Dat ik me graag laat inspireren door muziek — en door een verhaal waar muziek bij hoort, blijkt ook in 2011. Op verzoek van violiste Janine Jansen maak ik een bewerking van Stravinsky’s L’Histoire du Soldat. Op het Kamermuziekfestival in Utrecht wordt de vertelvoorstelling — die later in boekvorm zal verschijnen als Iemands lief — één keer uitgevoerd. Na Olek schoot een beer (een bewerking van De Vuurvogel) uit 2006 ga ik voor de tweede keer aan de slag met werk van Igor Stravinsky.
In 2003 debuteer ik als dichter met de bundel Verzamel de liefde, die door uitgeverij Querido eerst wordt aangeboden in de catalogus voor jongeren, maar al snel door volwassenen wordt opgepikt.
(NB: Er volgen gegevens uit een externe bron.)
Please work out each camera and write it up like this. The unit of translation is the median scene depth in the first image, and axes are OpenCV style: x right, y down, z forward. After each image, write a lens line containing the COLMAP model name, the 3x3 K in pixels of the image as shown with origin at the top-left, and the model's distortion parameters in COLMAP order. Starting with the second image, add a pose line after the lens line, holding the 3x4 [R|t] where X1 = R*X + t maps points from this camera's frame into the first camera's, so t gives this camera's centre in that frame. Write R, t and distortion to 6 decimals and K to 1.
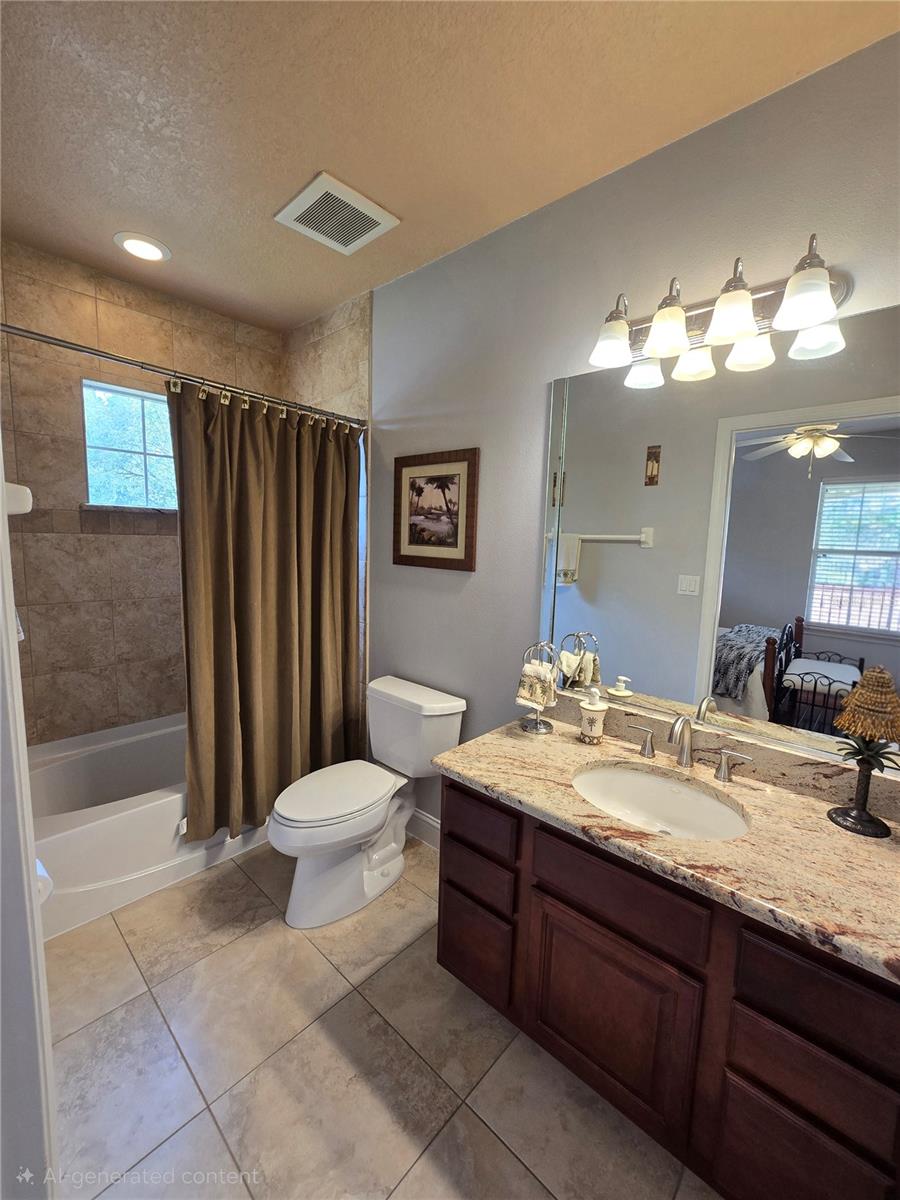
lens RADIAL K [[492.2, 0, 444.2], [0, 492.2, 598.6], [0, 0, 1]] dist [0.000440, 0.000059]
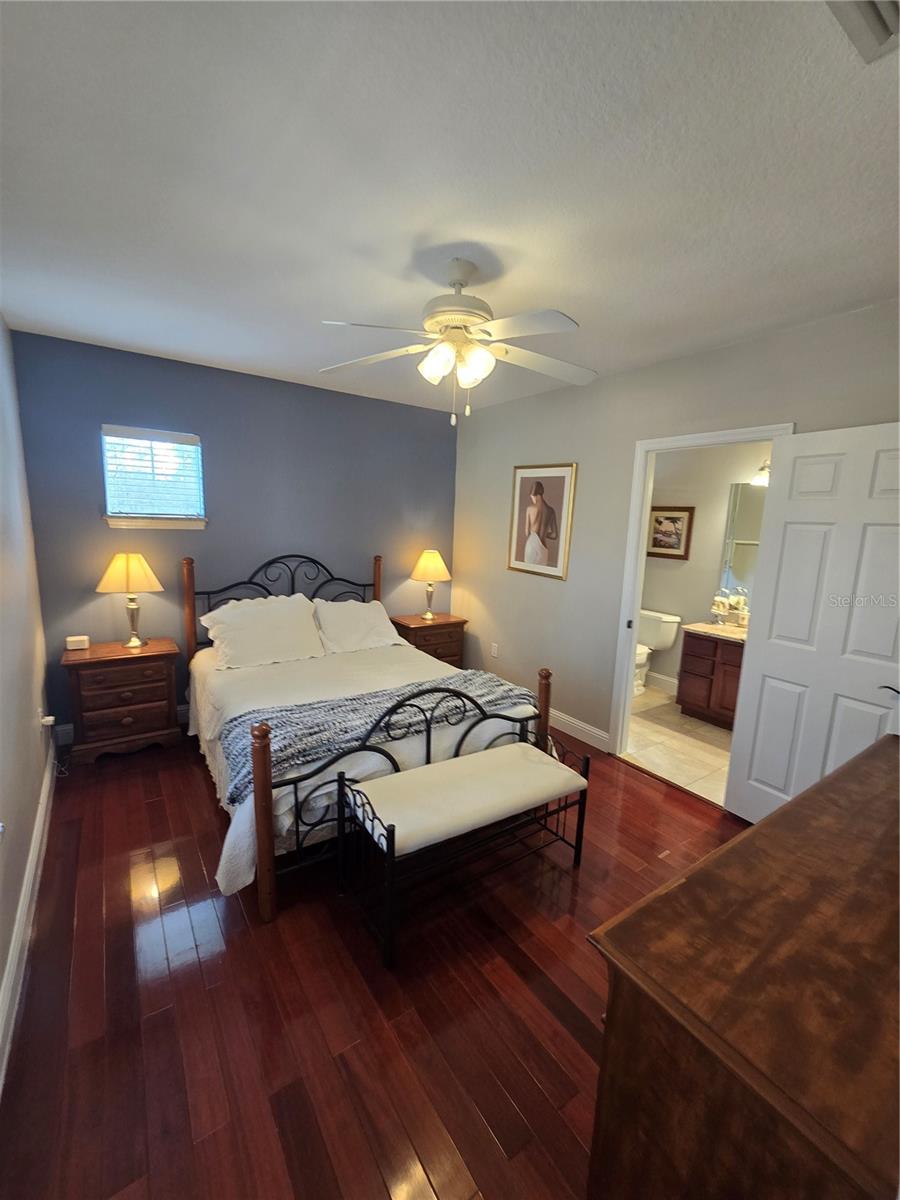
lens RADIAL K [[492.2, 0, 455.0], [0, 492.2, 604.2], [0, 0, 1]] dist [0.000440, 0.000059]
pose [[0.976114, 0.040788, -0.213396, -0.488080], [-0.032213, 0.998534, 0.043509, 0.081756], [0.214858, -0.035595, 0.975996, -1.432013]]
Vanaf de zesde druk verandert de vormgeving geheel.
Ik word in 2003 hoofddocent Schrijven aan het Koninklijk Conservatorium in Antwerpen, een taak die ik tot 2021 opneem.
In 2006 word ik door de stad Antwerpen voor twee jaar aangesteld als Stadsdichter. Een aantal gedichten zijn tot vandaag in de openbare ruimte te lezen, o.a. in de leeszaal van het FelixArchief, in Bibliotheek Permeke en de foyer van de Vlaamse Opera. In 2007 ontvang ik naar aanleiding van het Stadsdichterschap het ere-doctoraat van de Universiteit van Antwerpen. In 2008 verschijnt de bundel Gedichten voor gelukkige mensen.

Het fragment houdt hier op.